Congressman Yoder? What’s that, he’s left the room? Something about phoning his grandma, you say.
Well, all right then, let’s move on.
Vicky Hartzler, from Harrisonville, Mo., you’re a big Obamacare critic. What will you say to the millions of people with pre-existing conditions who will lose their chance at affordable health insurance once the repeal happens? And how about the families of those 17.6 million children with pre-existing conditions already benefiting because of the law? Surely, you’re not going to cast them into the cold, but insurers won’t handle high-risk patients unless they’re assured of a broad base of healthy people to help absorb the losses.

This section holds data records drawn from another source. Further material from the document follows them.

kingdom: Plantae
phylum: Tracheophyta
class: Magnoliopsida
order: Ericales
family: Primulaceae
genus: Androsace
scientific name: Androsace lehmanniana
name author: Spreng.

Say what? Congresswoman Hartzler has stepped out also? I see.
Perhaps we’re being too specific. How about some of you Republicans just generally tell us your ideas for making health care affordable and accessible to all Americans, not just the ones who are healthy and have jobs with benefits. We’d also welcome your ideas for slowing the escalation of medical costs.
I see a hand up. Sen. Roy Blunt from Missouri. Very good.
Blunt: “As you know, I’ve been talking for years about commonsense solutions like medical liability reform and selling insurance across state lines.”